## Consigne 1
Répondez à ces questions d'après l'extrait à lire :
(a) Quelle religion les Slaves et les Islandais ont-ils adoptée volontairement et sans pression extérieure ?
(b) Dans quelle pièce de William Shakespeare se trouve l'hymne à la hiérarchie évoqué ?
(c) Qu'est-ce que le ministre est très content de vendre à l'Inde ?
## Consigne 2
Recopiez mot pour mot le passage de l'extrait à lire qui va de « Claude Lévi-Strauss n’en » jusqu'à « Rafales à l’Inde. ».

## Extrait à lire
____________________

Un instant de réflexion suffit pour comprendre que les deux thèses sont totalement incompatibles. Si l’on pose que « toutes » les cultures sont à ce point hétérogènes qu’elles ne peuvent être comparées entre elles, il s’en suit qu’aucune ne peut se dire supérieure aux autres.  Françoise Héritier viole les règles les plus élémentaires de l’honnêteté dans le débat d’idées. Accuser un homme d’avancer dans le même souffle deux thèses qui se contredisent frontalement est grave et ne peut se justifier que si on apporte sur le champ la preuve du bien-fondé de ce reproche. C’est ce qu’elle ne fait pas.

Les cultures et les civilisations sont des créations humaines. Pour cette raison, elles ne sont pas totalement étrangères les unes aux autres. Elles ont en partage quelques valeurs communes. Si le culte du cargo s’est propagé dans les îles du Pacifique, c’est que les richesses des blancs étaient appréciées par les aborigènes. Certes, on ne saurait considérer la céramique grecque comme supérieure à la céramique chinoise (ou l’inverse) car elles sont parfaitement belles chacune selon ses critères. En revanche, sommes-nous répréhensibles si, tout en admirant à certains égards la civilisation Maya, nous la tenons à un autre point de vue pour horrible et atroce à cause de sa valorisation massive de la torture et de la souffrance infligée ? Quand les Slaves et les Islandais ont adopté le christianisme volontairement et sans pression extérieure, ils reconnaissaient la supériorité de cette religion sur leurs cultes ancestraux sans pour autant admettre une quelconque infériorité raciale. De même, quand les Japonais ou les Chinois tiennent la musique classique européenne pour supérieure à leur musique traditionnelle et l’interprètent avec prédilection, rivalisant avec nous sur le plan de la virtuosité, sont-ils racistes ? Pourquoi nous serait-il interdit de partager leur  opinion ? Bref, contrairement à ce que prétend notre anthropologue, hiérarchie et racisme ne sont pas synonymes. Si c’était le cas le plus grand raciste de l’histoire aurait été William Shakespeare avec son hymne à la hiérarchie et contre le relativisme dans Troilus and Cressida. Que Françoise Héritier tombe dans cette aberration théorique doit, sans doute, être attribué à une  déformation professionnelle caractéristique de sa discipline.

Claude Lévi-Strauss n’en était pas non plus tout à fait exempt mais il avait su en refuser les conséquences les plus néfastes. Il disait par exemple que personne n’est obligé d’aimer tout le monde. Françoise Héritier lui accorde de mauvaise grâce ce droit mais elle se sent obligée d’ajouter « encore faut-il ne pas user de ses émotions pour justifier la mise à l’écart, le mépris et la disqualification des autres ». Claude Guéant aurait-il mis à l’écart, méprisé, disqualifié les Séoudiens, les Thaïlandais, les Chinois et les Indiens ? Tous ces peuples réussissent très bien et chacun s’en félicite. Notre ministre, par exemple, est très content de vendre des Rafales à l’Inde.

____________________

## Documents fournis
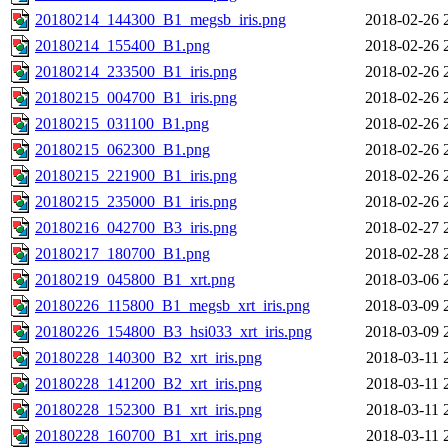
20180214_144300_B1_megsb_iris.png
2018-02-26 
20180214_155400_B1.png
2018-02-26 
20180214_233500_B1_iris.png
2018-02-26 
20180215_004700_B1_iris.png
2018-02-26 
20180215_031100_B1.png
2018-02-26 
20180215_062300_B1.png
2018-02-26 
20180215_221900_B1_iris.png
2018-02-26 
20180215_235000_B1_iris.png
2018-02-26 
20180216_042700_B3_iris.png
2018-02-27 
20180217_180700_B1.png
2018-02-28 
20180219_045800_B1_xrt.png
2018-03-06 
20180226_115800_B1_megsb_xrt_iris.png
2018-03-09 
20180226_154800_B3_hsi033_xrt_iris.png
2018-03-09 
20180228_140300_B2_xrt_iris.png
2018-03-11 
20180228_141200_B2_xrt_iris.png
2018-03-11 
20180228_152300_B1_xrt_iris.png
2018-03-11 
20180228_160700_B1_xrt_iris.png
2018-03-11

____________________

## Votre réponse 1
(a) Le christianisme.
(b) Troilus and Cressida.
(c) Des Rafales.

## Votre réponse 2
Claude Lévi-Strauss n’en était pas non plus tout à fait exempt mais il avait su en refuser les conséquences les plus néfastes. Il disait par exemple que personne n’est obligé d’aimer tout le monde. Françoise Héritier lui accorde de mauvaise grâce ce droit mais elle se sent obligée d’ajouter « encore faut-il ne pas user de ses émotions pour justifier la mise à l’écart, le mépris et la disqualification des autres ». Claude Guéant aurait-il mis à l’écart, méprisé, disqualifié les Séoudiens, les Thaïlandais, les Chinois et les Indiens ? Tous ces peuples réussissent très bien et chacun s’en félicite. Notre ministre, par exemple, est très content de vendre des Rafales à l’Inde.